Member of the Chamber of Deputies
- In office 15 May 1973 – 11 September 1973
- Succeeded by: 1973 Chilean coup d'état
- Constituency: 2nd Departamental Group

Personal details
- Born: 2 May 1928 Iquique, Chile
- Died: 29 October 1984 (aged 56) Calama, Chile
- Party: Christian Democratic Party
- Spouse: Ayleen Lilayu
- Children: Five
- Occupation: Merchant, politician

= Cesáreo Castillo =

Chilean politician (1928–1984)

Cesáreo Juvenal Castillo Michea (2 May 1928 – 29 October 1984) was a Chilean merchant and Christian Democratic politician.

He was elected Deputy for the Second Departamental Group of Antofagasta, Tocopilla, El Loa and Taltal, for the 1973–1977 term, but his mandate ended with the dissolution of Congress following the 1973 military coup.

==Biography==
He was born in Iquique on 2 May 1928, the son of José Castillo Muñoz, who died when Cesáreo was seven, and Zoila Michea Carvajal. He was married to Ayleen Lilayu Ortiz, with whom he had five children.

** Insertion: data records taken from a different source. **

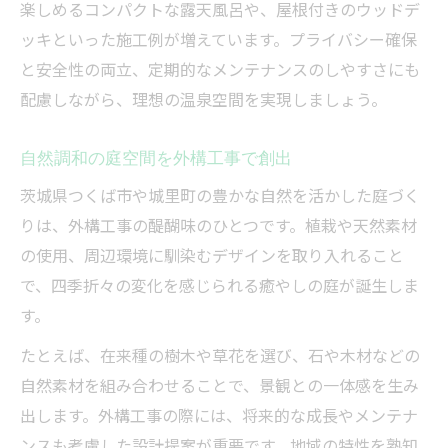
楽しめるコンパクトな露天風呂や、屋根付きのウッドデ
ッキといった施工例が増えています。プライバシー確保
と安全性の両立、定期的なメンテナンスのしやすさにも
配慮しながら、理想の温泉空間を実現しましょう。
自然調和の庭空間を外構工事で創出
茨城県つくば市や城里町の豊かな自然を活かした庭づく
りは、外構工事の醍醐味のひとつです。植栽や天然素材
の使用、周辺環境に馴染むデザインを取り入れること
で、四季折々の変化を感じられる癒やしの庭が誕生しま
す。
たとえば、在来種の樹木や草花を選び、石や木材などの
自然素材を組み合わせることで、景観との一体感を生み
出します。外構工事の際には、将来的な成長やメンテナ
ンスも考慮した設計提案が重要です。地域の特性を熟知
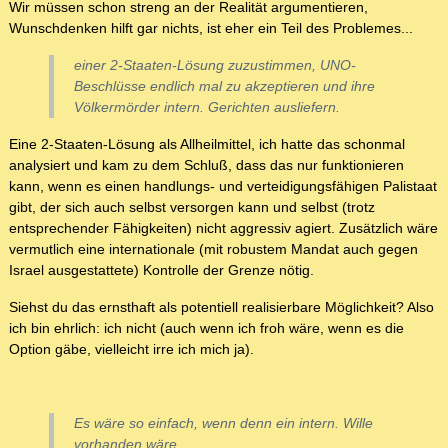
Wir müssen schon streng an der Realität argumentieren,
Wunschdenken hilft gar nichts, ist eher ein Teil des Problemes...
einer 2-Staaten-Lösung zuzustimmen, UNO-
Beschlüsse endlich mal zu akzeptieren und ihre
Völkermörder intern. Gerichten ausliefern.
Eine 2-Staaten-Lösung als Allheilmittel, ich hatte das schonmal
analysiert und kam zu dem Schluß, dass das nur funktionieren
kann, wenn es einen handlungs- und verteidigungsfähigen Palistaat
gibt, der sich auch selbst versorgen kann und selbst (trotz
entsprechender Fähigkeiten) nicht aggressiv agiert. Zusätzlich wäre
vermutlich eine internationale (mit robustem Mandat auch gegen
Israel ausgestattete) Kontrolle der Grenze nötig.
Siehst du das ernsthaft als potentiell realisierbare Möglichkeit? Also
ich bin ehrlich: ich nicht (auch wenn ich froh wäre, wenn es die
Option gäbe, vielleicht irre ich mich ja).
Es wäre so einfach, wenn denn ein intern. Wille
vorhanden wäre.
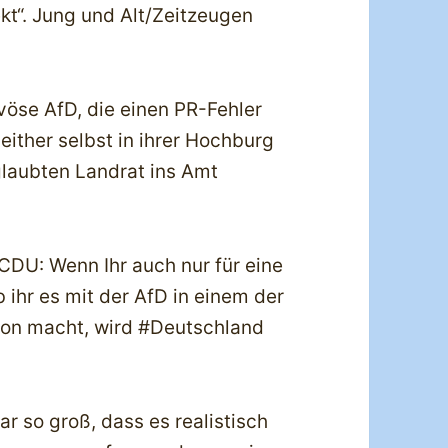
t“. Jung und Alt/Zeitzeugen
öse AfD, die einen PR-Fehler
ither selbst in ihrer Hochburg
glaubten Landrat ins Amt
CDU: Wenn Ihr auch nur für eine
 ihr es mit der AfD in einem der
ion macht, wird #Deutschland
 so groß, dass es realistisch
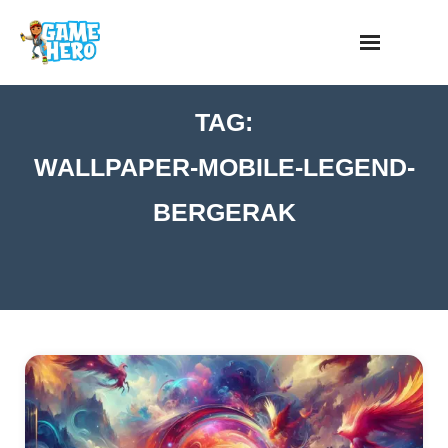
Skip
to
content
TAG:
WALLPAPER-MOBILE-LEGEND-
BERGERAK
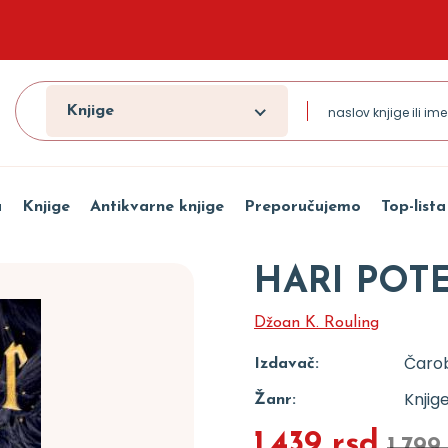
Knjige
a
Knjige
Antikvarne knjige
Preporučujemo
Top-lista
HARI POTE
Džoan K. Rouling
Čarob
Izdavač:
Knjig
Žanr:
1.439 rsd
1.799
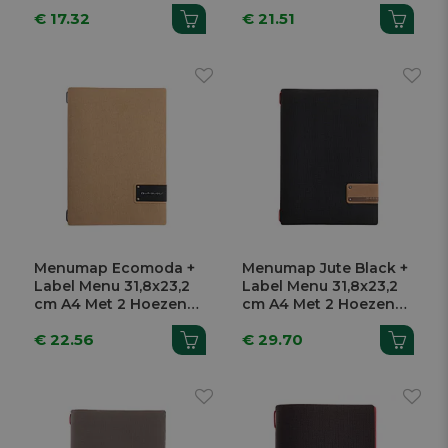
En Elastiek
En Elastiek
€ 17.32
€ 21.51
Menumap Ecomoda +
Menumap Jute Black +
Label Menu 31,8x23,2
Label Menu 31,8x23,2
cm A4 Met 2 Hoezen
cm A4 Met 2 Hoezen
En Elastiek
En Elastiek
€ 22.56
€ 29.70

He completed his primary and secondary education at Primary School No. 3 and the Commercial Institute of Iquique. He built his career as a merchant and served as President of the General Parent Association of "Nuestra Señora Guadalupe de Ayquina" School in Calama, from 1972 to 1973.

Politically, he began his career by joining the National Falange on 6 July 1946, and later the Christian Democratic Party in 1958. Within the party, he held various leadership roles: municipal vice president (four terms), municipal president (four terms), municipal treasurer of Calama (twice), provincial vice president of Antofagasta, and national counselor for Rural Settlements in 1972.

He was governor of the Department of El Loa from 1964 to 1970, and in 1969 served as President of the Northern Border Opening Commission between Jujuy Province (Argentina) and his country's Antofagasta Province. He then became councilman (regidor) of Calama from 1971 to 1973.

In 1973, he was elected Deputy for the Second Departamental Group, but his legislative career was truncated by the coup of 11 September 1973 and the legal dissolution of Congress on 21 September.